Data for review.
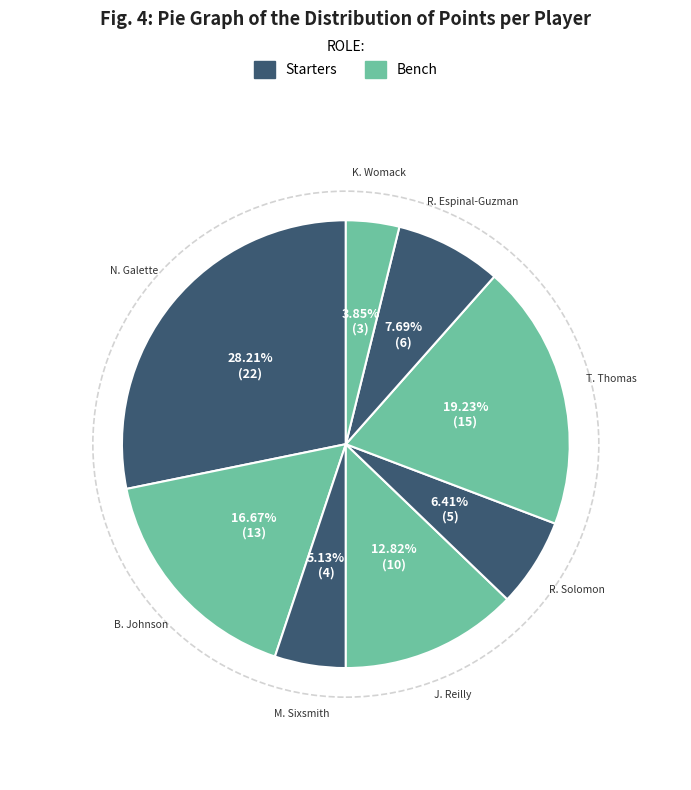

How many slices are in this pie chart?

8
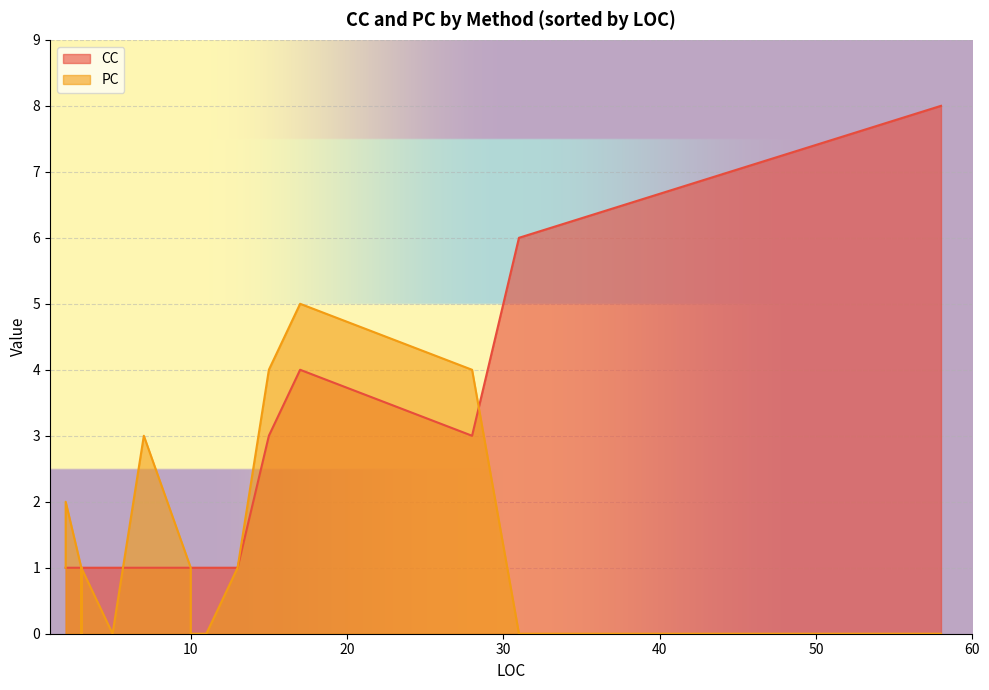

Where do CC and PC first cross each other?

3 and 4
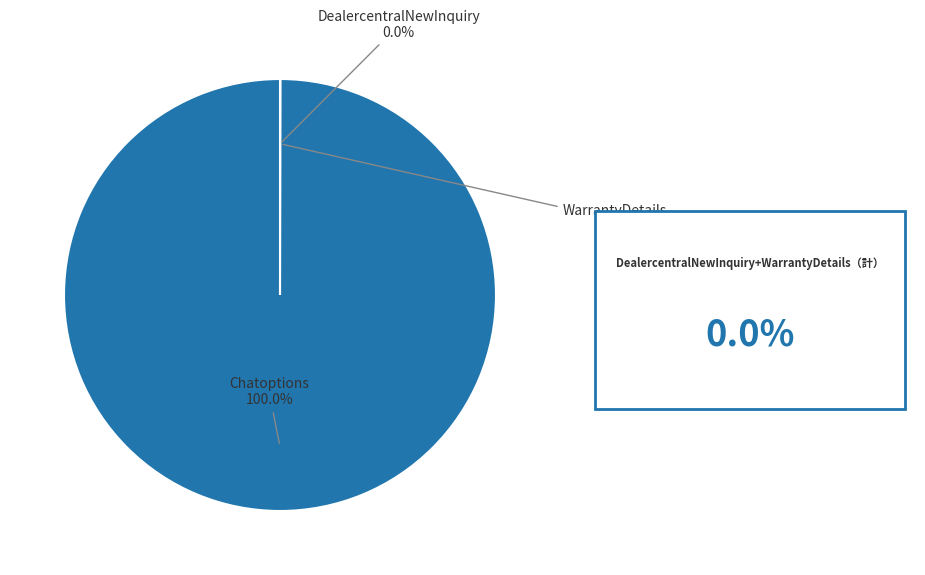

Is there any slice that represents more than half of the pie?

Yes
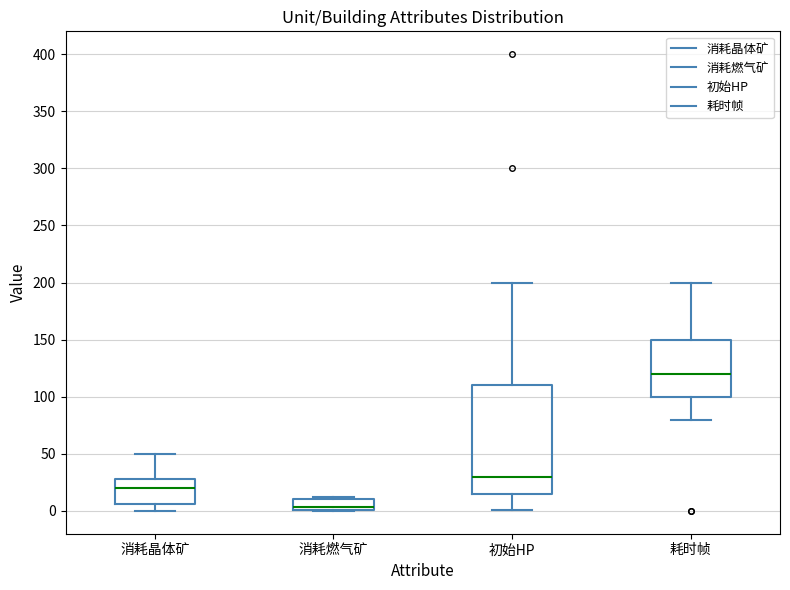

Where does the upper whisker of the box for 消耗晶体矿 end on the y-axis? The values are not printed on the chart, so give them approximately, as read against the axis.

50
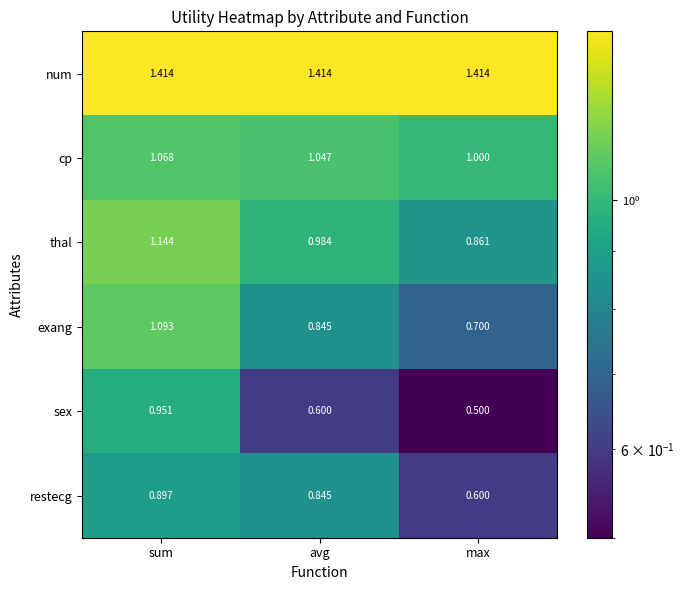

Which series changed the most between sum and max?

sex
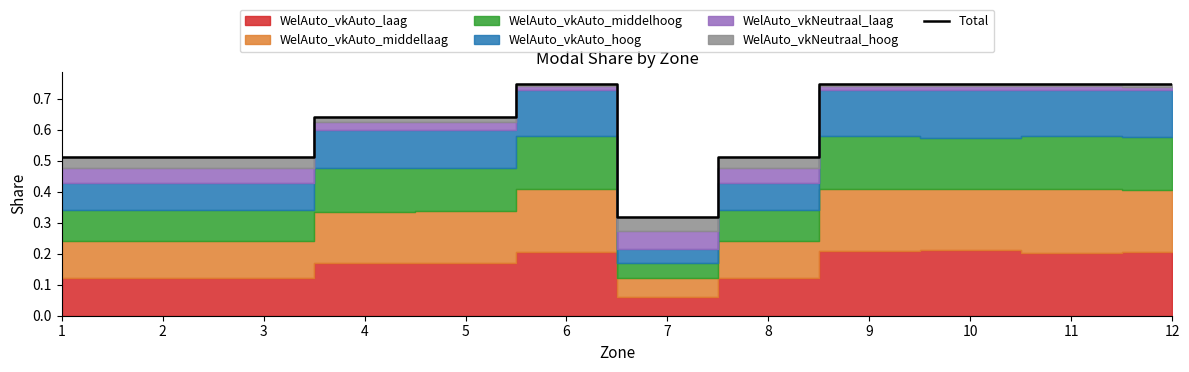

Reading left to right, transcribe all the data shown in this chart.

1=0.5	2=0.5	3=0.5	4=0.6	5=0.6	6=0.7	7=0.3	8=0.5	9=0.7	10=0.7	11=0.7	12=0.7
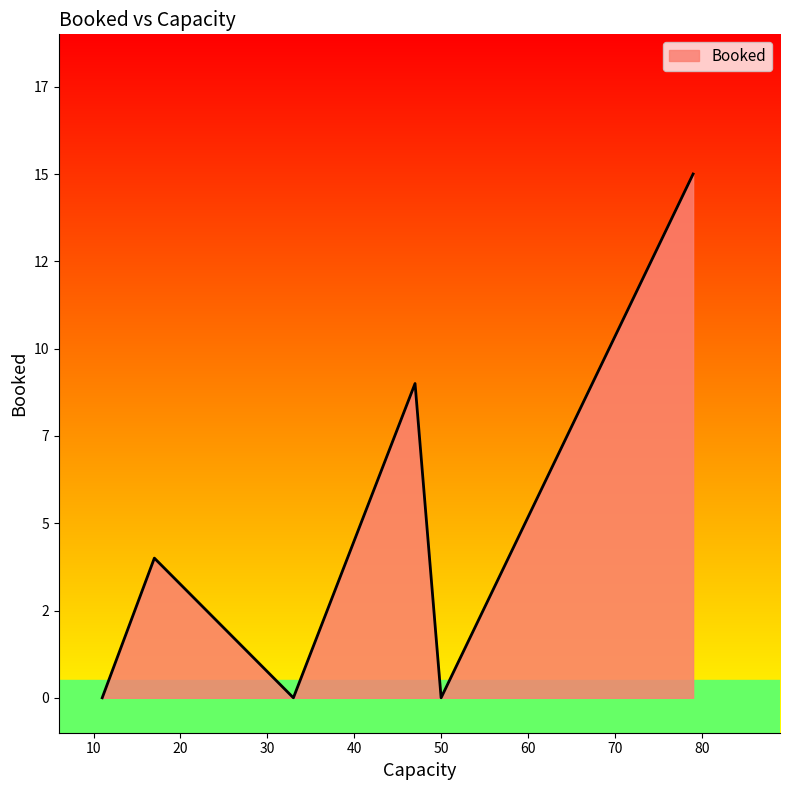

Does the chart display data point markers on the line(s)?

No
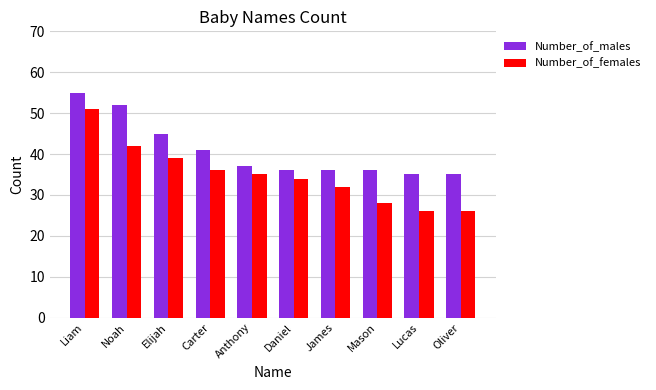

Is it true that Number_of_males equals 35 at Lucas?

True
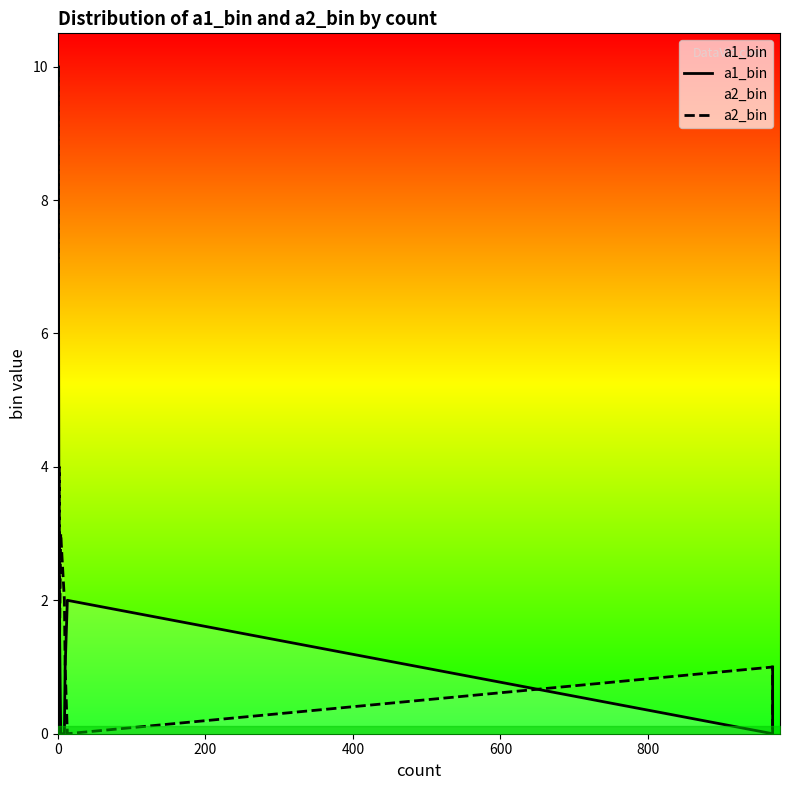

What is the average value of the a1_bin series?

2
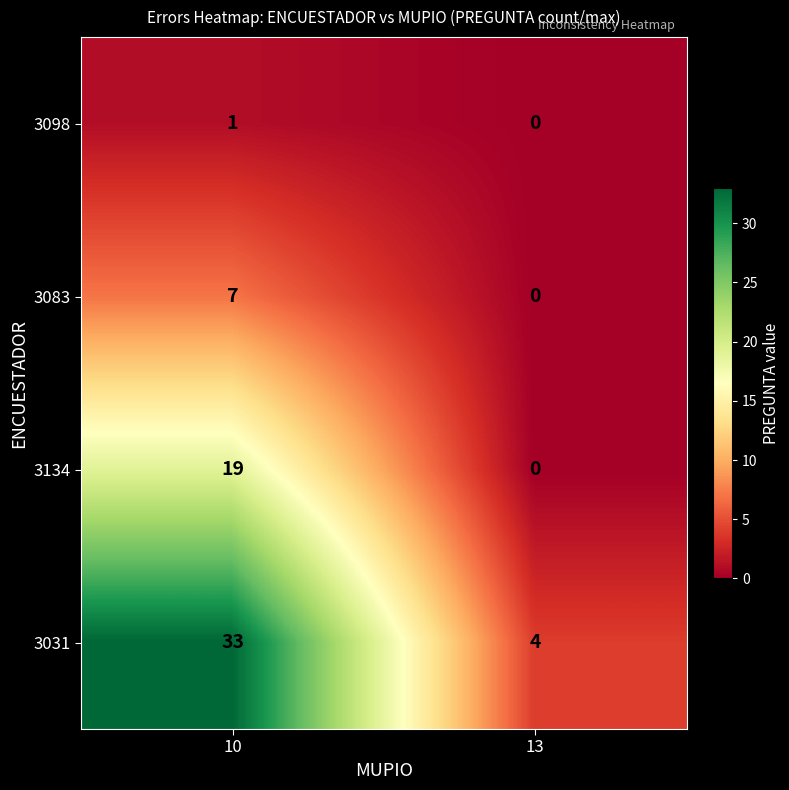

How many data points does each series have?

2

Request. Rewrite all of the lines above, substituting "graph" for every occurrence of "chart" and keeping everything else unchanged. Leave out the pictures.

Problem solution.
How many slices are in this pie graph?

8

Where do CC and PC first cross each other?

3 and 4

Is there any slice that represents more than half of the pie?

Yes

Where does the upper whisker of the box for 消耗晶体矿 end on the y-axis? The values are not printed on the graph, so give them approximately, as read against the axis.

50

Which series changed the most between sum and max?

sex

Reading left to right, transcribe all the data shown in this graph.

1=0.5	2=0.5	3=0.5	4=0.6	5=0.6	6=0.7	7=0.3	8=0.5	9=0.7	10=0.7	11=0.7	12=0.7

Does the graph display data point markers on the line(s)?

No

Is it true that Number_of_males equals 35 at Lucas?

True

What is the average value of the a1_bin series?

2

How many data points does each series have?

2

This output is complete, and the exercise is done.